Publication year - 2008
Publication title -
journal of geophysical research: earth surface
Language(s) - English
Resource type - Journals
SCImago Journal Rank - 1.67
H-Index - 298
eISSN - 2156-2202
pISSN - 0148-0227
DOI - 10.1029/2007jf000871
Subject(s) - aliasing , geology , geodesy , groenlandia , ice sheet , climatology , environmental science , oceanography , computer science , artificial intelligence , undersampling
Geophysical interpretation of GRACE gravity fields has provided estimates of Antarctic ice mass change. Such analyses rely on proper consideration of ocean tidal effects through the models CSR4 and FES2004. In general, mis‐modeling of tidal constituents with aliasing period less than 30 day will not have significant impact on ice mass change. However, for constituents, such as K1, K2, and S2, the aliasing period is sufficiently large to potentially compromise long‐term variability studies.

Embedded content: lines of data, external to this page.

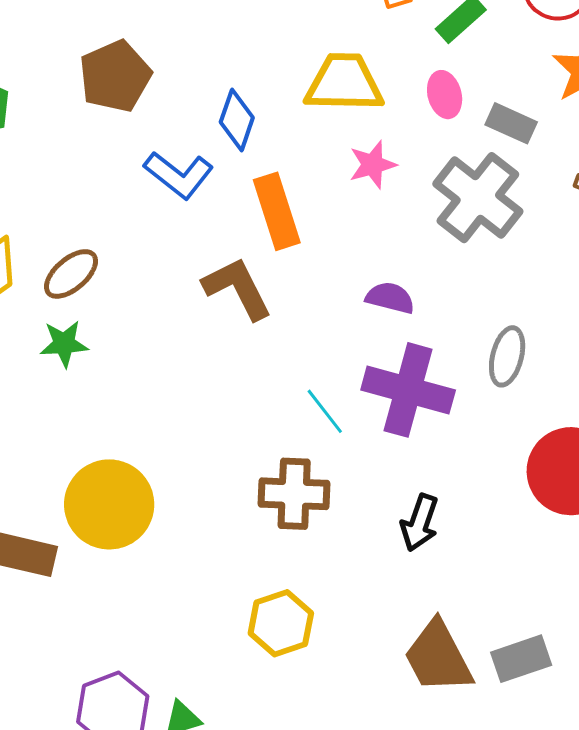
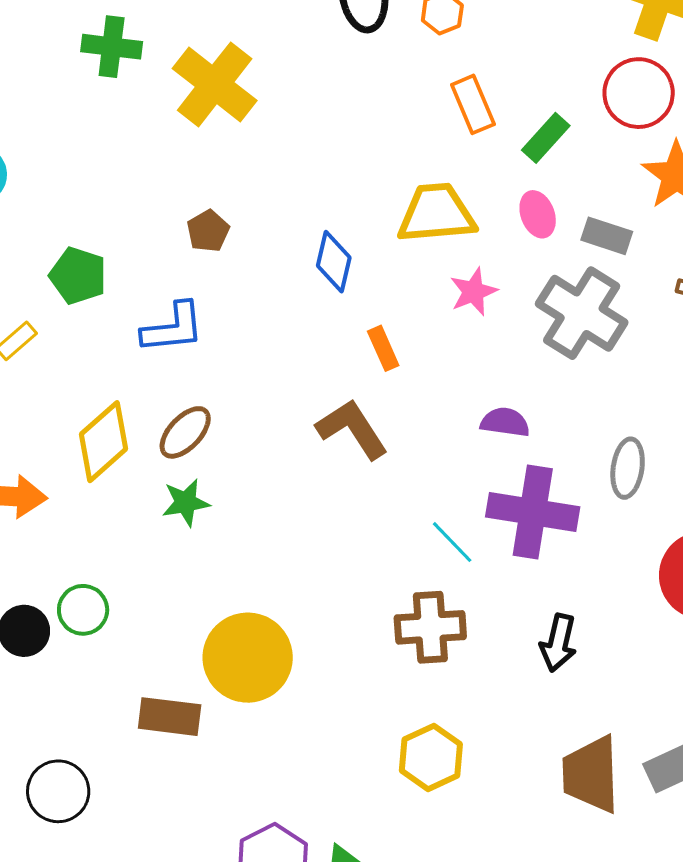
brown pentagon: (115, 76) -> (208, 231), size x0.6
blue L-shape: (179, 175) -> (173, 328), moved, turned -38
orange rectangle: (277, 211) -> (383, 348), size x0.6
brown trapezoid: (438, 657) -> (591, 774), turned 32

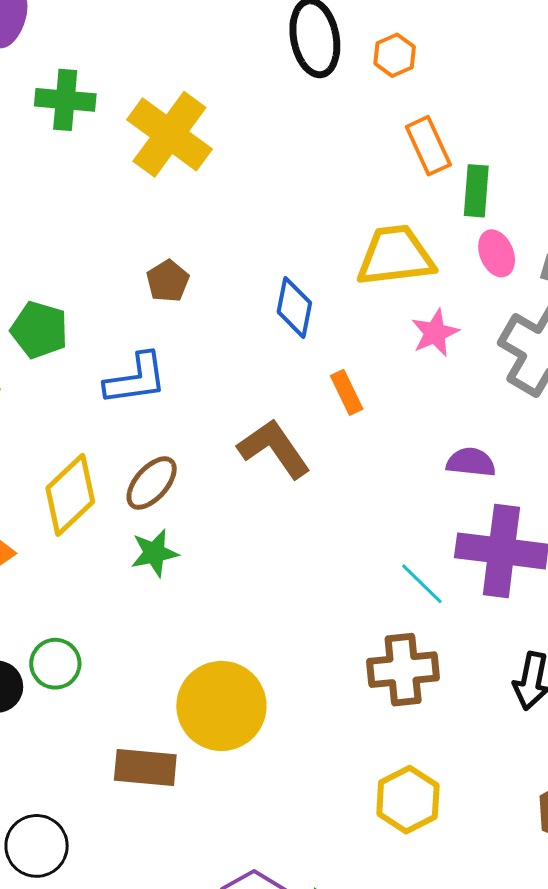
green rectangle: (546, 138) -> (476, 191), moved, turned -36
brown L-shape: (352, 429) -> (274, 449), moved

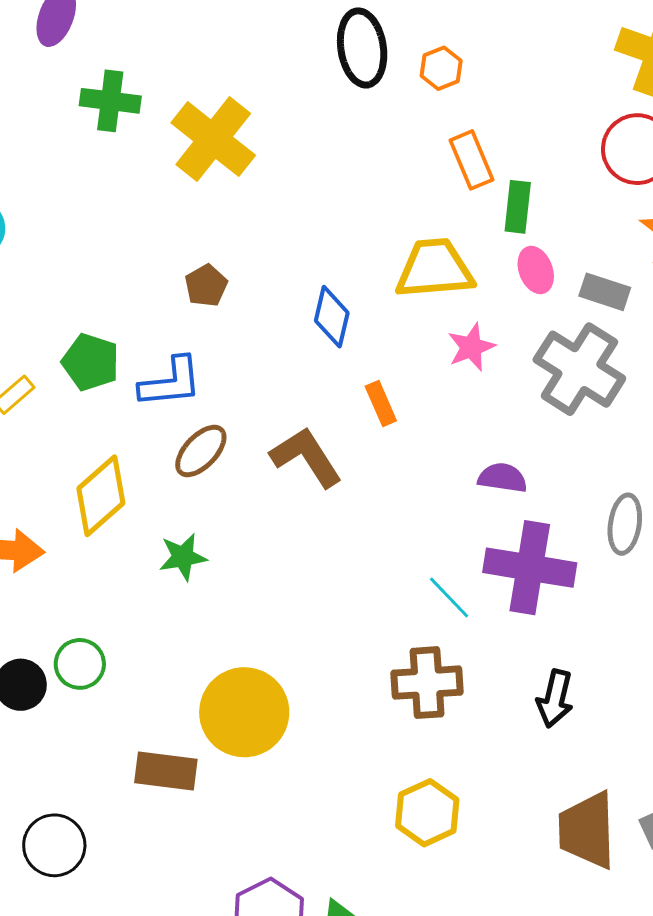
green pentagon: (39, 330) -> (91, 362), moved
brown ellipse: (152, 483) -> (201, 451), moved

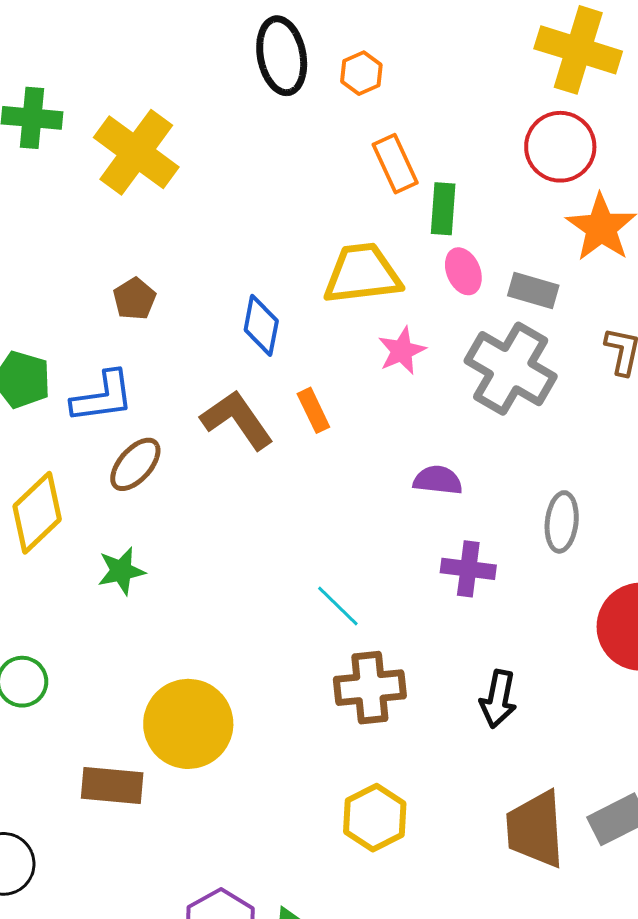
brown L-shape: (306, 457) -> (237, 420), moved
purple cross: (530, 568) -> (468, 569), size x0.6
cyan line: (449, 597) -> (338, 606), moved

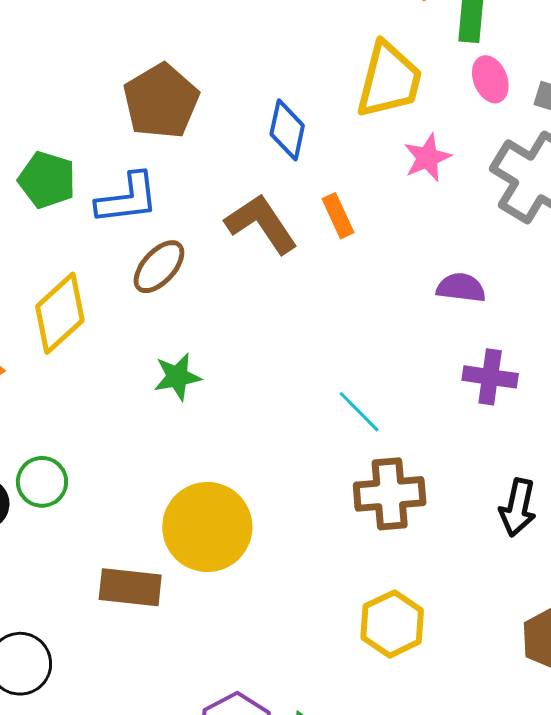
yellow trapezoid: (362, 274) -> (389, 80), turned 110
brown pentagon: (135, 299) -> (161, 101), size x1.8
green star: (121, 571) -> (177, 377), moved

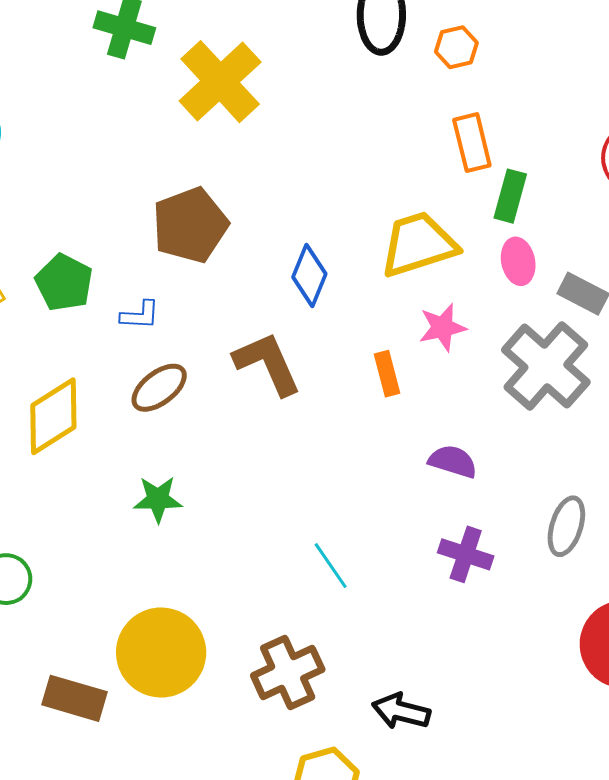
yellow trapezoid: (389, 80) -> (418, 244), turned -132
blue L-shape: (127, 199) -> (140, 315), size x0.6
orange rectangle: (338, 216) -> (387, 374), moved
brown cross: (390, 494) -> (288, 673), moved, turned -30
black arrow: (518, 507) -> (401, 711), moved, turned 82

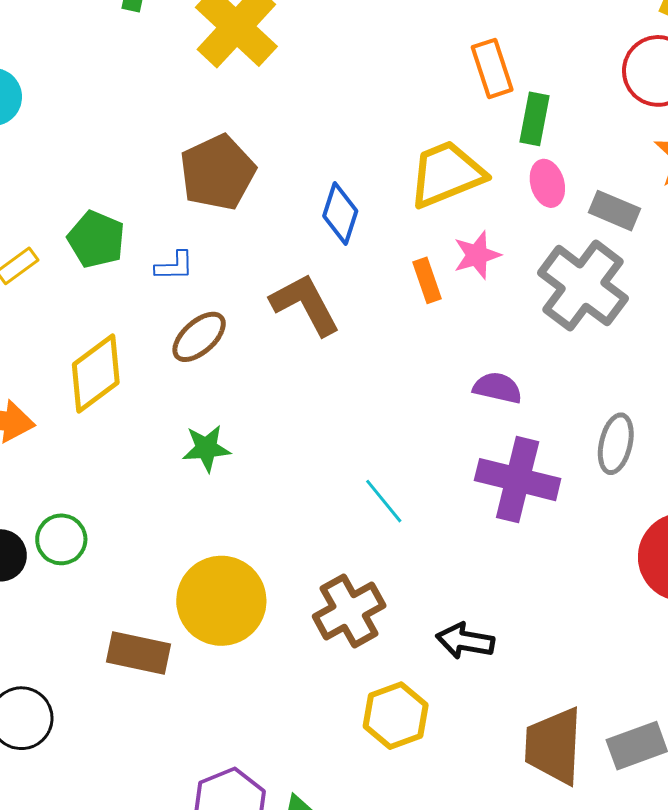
orange rectangle: (387, 374) -> (427, 280), moved
purple cross: (466, 554) -> (518, 480), size x1.5

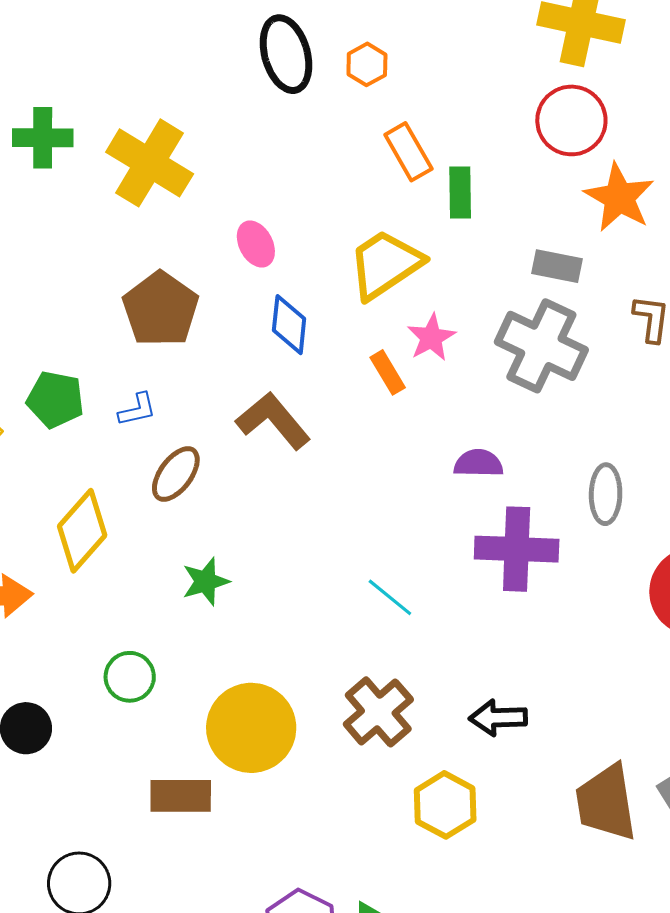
pink ellipse: (547, 183) -> (256, 244), moved
green circle: (61, 539) -> (130, 677), moved

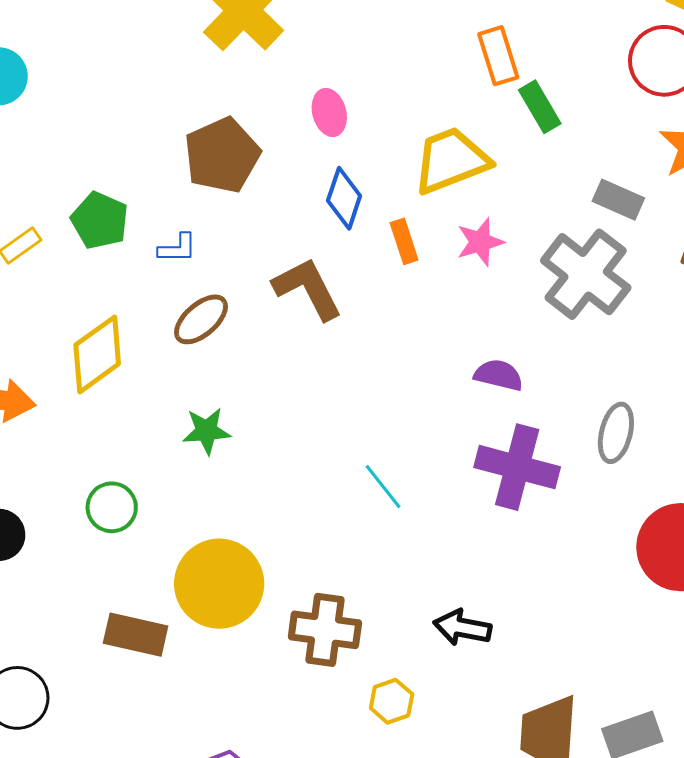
green rectangle: (460, 192) -> (540, 107), turned -42
orange rectangle: (388, 372) -> (404, 241), moved
brown cross: (378, 712) -> (325, 630), moved, turned 36
yellow hexagon: (445, 805) -> (392, 701), size x0.7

Here we quantify tidal aliasing over Antarctica by simulating GRACE signatures due to differences between CSR4 and FES2004, and the best available circum‐Antarctic model, TPXO6.2. The S2 simulations are in close agreement with the observed S2 signal from GRACE. Simulations of ice mass change show that over 2002–2006 long‐term K1 and K2 aliasing is equivalent to a rate error of 4.5 ± 1.3 km 3 /a of ice with CSR4, but only 0.2 ± 0.2 km 3 /a with FES2004. After spatial averaging and destriping, K1 plus K2 mis‐modeling in CSR4 (FES2004) introduce point‐wise errors up to 5 (2) mm/a in equivalent water height over a 3.5 year period. With observed mass change equivalent to less than 30 mm/a of water height over much of Antarctica, the simulations show tidal aliasing uncertainty at the 2–3 mm/a level for August 2002–January 2006, or ∼10% of the signal. With GRACE Release 04, the revised estimate (April 2002–January 2006) of published ice volume decrease is 164 ± 80 km 3 /a of ice, although this value depends very much on the GIA model and GRACE analysis approach.